= Work task =
What is needed here is an exact repetition of the records below, beginning at the line that has "Image width covers 88.2°." and stopping after the line that has "bamboo piece (571,492,751,553)".

= Object localization data =
↓↓↓
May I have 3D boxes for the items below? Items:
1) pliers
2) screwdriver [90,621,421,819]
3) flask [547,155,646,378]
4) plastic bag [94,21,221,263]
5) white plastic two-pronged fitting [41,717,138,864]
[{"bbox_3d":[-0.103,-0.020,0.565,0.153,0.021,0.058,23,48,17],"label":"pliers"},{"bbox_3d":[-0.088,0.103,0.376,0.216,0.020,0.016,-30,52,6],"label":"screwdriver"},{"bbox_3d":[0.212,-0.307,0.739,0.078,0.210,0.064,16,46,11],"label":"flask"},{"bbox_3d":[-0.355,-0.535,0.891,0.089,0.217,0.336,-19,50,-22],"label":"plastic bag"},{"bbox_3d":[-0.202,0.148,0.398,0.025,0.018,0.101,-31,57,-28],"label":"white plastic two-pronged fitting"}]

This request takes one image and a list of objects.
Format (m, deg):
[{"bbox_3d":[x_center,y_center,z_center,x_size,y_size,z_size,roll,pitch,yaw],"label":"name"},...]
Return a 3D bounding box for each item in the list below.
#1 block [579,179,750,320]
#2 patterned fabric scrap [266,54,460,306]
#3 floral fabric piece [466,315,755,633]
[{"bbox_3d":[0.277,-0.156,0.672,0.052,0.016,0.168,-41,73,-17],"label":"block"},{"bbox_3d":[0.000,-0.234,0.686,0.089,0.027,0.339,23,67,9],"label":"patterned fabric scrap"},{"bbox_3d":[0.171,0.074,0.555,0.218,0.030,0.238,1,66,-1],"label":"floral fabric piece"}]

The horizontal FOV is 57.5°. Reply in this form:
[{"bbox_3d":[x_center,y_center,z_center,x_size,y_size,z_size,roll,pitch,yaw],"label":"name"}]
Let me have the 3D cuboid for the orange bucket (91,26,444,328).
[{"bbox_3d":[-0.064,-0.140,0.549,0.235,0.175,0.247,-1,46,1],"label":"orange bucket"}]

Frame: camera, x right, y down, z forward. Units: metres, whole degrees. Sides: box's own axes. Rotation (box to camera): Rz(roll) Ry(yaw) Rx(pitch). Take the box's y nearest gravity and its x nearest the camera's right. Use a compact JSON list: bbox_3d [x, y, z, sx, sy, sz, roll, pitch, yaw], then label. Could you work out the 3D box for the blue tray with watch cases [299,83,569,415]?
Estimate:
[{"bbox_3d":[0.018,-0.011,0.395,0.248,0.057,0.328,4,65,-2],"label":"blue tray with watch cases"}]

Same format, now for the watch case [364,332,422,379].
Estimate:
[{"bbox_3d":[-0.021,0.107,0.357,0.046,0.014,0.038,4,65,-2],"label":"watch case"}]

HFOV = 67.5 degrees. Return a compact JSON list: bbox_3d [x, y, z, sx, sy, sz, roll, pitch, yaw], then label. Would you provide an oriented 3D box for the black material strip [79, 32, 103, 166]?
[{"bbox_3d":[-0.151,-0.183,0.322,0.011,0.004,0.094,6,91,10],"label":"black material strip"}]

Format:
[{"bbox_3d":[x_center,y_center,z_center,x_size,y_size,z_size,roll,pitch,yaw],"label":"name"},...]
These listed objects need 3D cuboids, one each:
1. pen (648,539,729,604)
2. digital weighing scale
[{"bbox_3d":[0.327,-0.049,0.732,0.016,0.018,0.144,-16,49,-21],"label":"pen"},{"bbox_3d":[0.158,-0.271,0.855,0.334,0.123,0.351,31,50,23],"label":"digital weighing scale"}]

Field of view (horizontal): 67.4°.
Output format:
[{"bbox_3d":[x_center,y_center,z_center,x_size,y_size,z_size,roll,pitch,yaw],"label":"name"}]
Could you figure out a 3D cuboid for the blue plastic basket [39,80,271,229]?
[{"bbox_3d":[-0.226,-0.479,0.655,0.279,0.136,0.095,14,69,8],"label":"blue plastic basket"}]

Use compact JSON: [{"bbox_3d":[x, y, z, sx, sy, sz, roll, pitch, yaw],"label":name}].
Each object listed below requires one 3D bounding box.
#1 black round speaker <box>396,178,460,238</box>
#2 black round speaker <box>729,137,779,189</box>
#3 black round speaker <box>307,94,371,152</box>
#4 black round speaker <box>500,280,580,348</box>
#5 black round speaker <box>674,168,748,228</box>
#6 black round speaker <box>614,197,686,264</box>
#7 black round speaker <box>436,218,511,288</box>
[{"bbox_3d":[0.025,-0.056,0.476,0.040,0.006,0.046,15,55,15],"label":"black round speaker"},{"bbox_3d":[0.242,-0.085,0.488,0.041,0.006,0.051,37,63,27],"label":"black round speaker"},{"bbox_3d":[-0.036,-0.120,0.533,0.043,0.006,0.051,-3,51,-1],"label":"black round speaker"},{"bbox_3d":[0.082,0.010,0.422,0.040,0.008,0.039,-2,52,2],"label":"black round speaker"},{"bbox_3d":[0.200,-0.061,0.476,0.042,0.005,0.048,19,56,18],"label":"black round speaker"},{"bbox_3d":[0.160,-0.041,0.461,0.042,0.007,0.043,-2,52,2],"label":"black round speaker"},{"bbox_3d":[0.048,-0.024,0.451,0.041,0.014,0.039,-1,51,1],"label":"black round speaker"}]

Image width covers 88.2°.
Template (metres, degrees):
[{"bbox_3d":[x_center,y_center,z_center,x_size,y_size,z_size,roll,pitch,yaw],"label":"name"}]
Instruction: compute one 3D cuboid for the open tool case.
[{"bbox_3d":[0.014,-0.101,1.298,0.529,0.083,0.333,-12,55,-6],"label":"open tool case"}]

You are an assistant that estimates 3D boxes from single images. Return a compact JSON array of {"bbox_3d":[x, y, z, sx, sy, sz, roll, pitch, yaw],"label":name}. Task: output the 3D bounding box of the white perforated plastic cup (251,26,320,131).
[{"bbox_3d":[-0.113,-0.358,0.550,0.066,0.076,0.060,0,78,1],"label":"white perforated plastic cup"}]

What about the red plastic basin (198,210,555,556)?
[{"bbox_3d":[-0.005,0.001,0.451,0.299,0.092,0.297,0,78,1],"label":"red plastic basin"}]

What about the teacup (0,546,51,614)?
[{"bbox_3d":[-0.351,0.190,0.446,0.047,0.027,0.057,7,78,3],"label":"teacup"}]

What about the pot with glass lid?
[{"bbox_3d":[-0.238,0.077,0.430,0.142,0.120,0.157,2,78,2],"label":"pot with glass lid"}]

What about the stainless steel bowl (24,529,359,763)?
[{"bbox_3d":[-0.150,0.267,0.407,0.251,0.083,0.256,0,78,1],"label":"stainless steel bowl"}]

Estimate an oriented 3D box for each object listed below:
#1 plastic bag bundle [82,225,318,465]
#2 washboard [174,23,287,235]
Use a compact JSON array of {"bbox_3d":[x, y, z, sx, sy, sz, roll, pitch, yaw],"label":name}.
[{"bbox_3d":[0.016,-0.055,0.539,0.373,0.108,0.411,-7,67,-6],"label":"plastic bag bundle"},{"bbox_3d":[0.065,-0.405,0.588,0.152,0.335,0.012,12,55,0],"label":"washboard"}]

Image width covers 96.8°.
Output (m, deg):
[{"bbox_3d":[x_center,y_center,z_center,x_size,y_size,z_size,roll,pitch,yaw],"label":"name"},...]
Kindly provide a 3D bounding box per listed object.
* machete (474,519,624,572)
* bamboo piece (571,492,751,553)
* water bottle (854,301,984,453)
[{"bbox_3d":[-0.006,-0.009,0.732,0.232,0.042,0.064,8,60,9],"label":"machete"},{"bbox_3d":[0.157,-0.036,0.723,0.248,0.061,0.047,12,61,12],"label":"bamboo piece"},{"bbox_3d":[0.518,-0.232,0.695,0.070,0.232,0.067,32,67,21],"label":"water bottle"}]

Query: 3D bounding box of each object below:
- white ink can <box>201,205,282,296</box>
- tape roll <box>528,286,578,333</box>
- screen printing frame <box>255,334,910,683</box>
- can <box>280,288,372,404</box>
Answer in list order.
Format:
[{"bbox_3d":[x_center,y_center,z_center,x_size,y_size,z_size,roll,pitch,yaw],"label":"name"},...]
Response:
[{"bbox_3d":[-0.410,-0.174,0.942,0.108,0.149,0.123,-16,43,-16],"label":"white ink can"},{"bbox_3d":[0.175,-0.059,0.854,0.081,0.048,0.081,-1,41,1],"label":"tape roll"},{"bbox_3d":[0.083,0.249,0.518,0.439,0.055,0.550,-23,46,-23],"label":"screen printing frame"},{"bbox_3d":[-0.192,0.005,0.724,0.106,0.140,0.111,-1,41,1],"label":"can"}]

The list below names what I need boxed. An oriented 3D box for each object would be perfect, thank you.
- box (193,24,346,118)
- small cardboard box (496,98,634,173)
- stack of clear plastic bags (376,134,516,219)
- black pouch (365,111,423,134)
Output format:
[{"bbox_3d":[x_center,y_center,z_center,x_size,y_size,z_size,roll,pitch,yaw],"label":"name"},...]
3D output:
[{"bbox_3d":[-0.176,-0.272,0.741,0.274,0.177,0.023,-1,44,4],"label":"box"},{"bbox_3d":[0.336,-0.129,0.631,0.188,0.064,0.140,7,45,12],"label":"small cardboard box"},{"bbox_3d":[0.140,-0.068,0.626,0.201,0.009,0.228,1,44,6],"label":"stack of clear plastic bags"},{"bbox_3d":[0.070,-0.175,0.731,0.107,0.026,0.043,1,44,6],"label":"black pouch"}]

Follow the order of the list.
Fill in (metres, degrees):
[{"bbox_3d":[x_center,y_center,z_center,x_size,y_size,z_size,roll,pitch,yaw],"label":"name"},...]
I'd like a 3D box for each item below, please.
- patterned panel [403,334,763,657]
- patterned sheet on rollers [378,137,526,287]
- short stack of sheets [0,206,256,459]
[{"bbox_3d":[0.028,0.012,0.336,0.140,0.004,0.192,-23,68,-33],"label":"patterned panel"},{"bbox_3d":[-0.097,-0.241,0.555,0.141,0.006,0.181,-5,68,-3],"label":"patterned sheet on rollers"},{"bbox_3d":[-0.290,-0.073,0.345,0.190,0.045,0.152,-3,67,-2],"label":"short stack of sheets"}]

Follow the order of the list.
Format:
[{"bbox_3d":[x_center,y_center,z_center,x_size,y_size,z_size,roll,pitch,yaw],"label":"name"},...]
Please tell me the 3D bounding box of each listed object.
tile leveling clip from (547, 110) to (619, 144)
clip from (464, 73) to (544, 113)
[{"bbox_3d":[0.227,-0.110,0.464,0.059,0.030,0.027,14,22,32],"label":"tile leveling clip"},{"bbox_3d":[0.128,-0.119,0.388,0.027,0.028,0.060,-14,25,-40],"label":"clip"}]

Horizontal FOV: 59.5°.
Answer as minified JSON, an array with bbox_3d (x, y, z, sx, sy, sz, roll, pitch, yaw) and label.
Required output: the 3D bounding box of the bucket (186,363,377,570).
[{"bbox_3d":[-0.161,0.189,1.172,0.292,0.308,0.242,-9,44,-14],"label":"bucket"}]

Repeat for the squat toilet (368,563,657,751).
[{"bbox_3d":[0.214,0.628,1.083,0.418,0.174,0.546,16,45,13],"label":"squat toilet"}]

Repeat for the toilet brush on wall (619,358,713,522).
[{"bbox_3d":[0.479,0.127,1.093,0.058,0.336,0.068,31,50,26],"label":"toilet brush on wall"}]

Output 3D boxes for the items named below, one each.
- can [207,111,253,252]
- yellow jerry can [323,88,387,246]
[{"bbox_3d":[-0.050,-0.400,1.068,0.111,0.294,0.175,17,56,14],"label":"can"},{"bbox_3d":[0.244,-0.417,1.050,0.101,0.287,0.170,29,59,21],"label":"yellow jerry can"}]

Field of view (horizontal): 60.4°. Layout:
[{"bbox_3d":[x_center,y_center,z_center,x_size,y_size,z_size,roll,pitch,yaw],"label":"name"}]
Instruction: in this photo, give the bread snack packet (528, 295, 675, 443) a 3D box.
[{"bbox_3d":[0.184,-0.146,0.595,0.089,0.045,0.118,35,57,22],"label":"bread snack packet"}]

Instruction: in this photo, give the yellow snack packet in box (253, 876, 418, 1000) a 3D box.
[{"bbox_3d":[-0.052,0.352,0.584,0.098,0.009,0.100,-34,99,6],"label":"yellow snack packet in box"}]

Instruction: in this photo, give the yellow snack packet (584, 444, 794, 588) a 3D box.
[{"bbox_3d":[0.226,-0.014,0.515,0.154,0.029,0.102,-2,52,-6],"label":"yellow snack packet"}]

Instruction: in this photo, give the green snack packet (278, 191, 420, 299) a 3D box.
↑↑↑
= Response box =
Image width covers 88.2°.
Template (metres, degrees):
[{"bbox_3d":[x_center,y_center,z_center,x_size,y_size,z_size,roll,pitch,yaw],"label":"name"}]
Instruction: compute one 3D cuboid for the open tool case.
[{"bbox_3d":[0.014,-0.101,1.298,0.529,0.083,0.333,-12,55,-6],"label":"open tool case"}]

You are an assistant that estimates 3D boxes from single images. Return a compact JSON array of {"bbox_3d":[x, y, z, sx, sy, sz, roll, pitch, yaw],"label":name}. Task: output the 3D bounding box of the white perforated plastic cup (251,26,320,131).
[{"bbox_3d":[-0.113,-0.358,0.550,0.066,0.076,0.060,0,78,1],"label":"white perforated plastic cup"}]

What about the red plastic basin (198,210,555,556)?
[{"bbox_3d":[-0.005,0.001,0.451,0.299,0.092,0.297,0,78,1],"label":"red plastic basin"}]

What about the teacup (0,546,51,614)?
[{"bbox_3d":[-0.351,0.190,0.446,0.047,0.027,0.057,7,78,3],"label":"teacup"}]

What about the pot with glass lid?
[{"bbox_3d":[-0.238,0.077,0.430,0.142,0.120,0.157,2,78,2],"label":"pot with glass lid"}]

What about the stainless steel bowl (24,529,359,763)?
[{"bbox_3d":[-0.150,0.267,0.407,0.251,0.083,0.256,0,78,1],"label":"stainless steel bowl"}]

Estimate an oriented 3D box for each object listed below:
#1 plastic bag bundle [82,225,318,465]
#2 washboard [174,23,287,235]
Use a compact JSON array of {"bbox_3d":[x, y, z, sx, sy, sz, roll, pitch, yaw],"label":name}.
[{"bbox_3d":[0.016,-0.055,0.539,0.373,0.108,0.411,-7,67,-6],"label":"plastic bag bundle"},{"bbox_3d":[0.065,-0.405,0.588,0.152,0.335,0.012,12,55,0],"label":"washboard"}]

Image width covers 96.8°.
Output (m, deg):
[{"bbox_3d":[x_center,y_center,z_center,x_size,y_size,z_size,roll,pitch,yaw],"label":"name"},...]
Kindly provide a 3D bounding box per listed object.
* machete (474,519,624,572)
* bamboo piece (571,492,751,553)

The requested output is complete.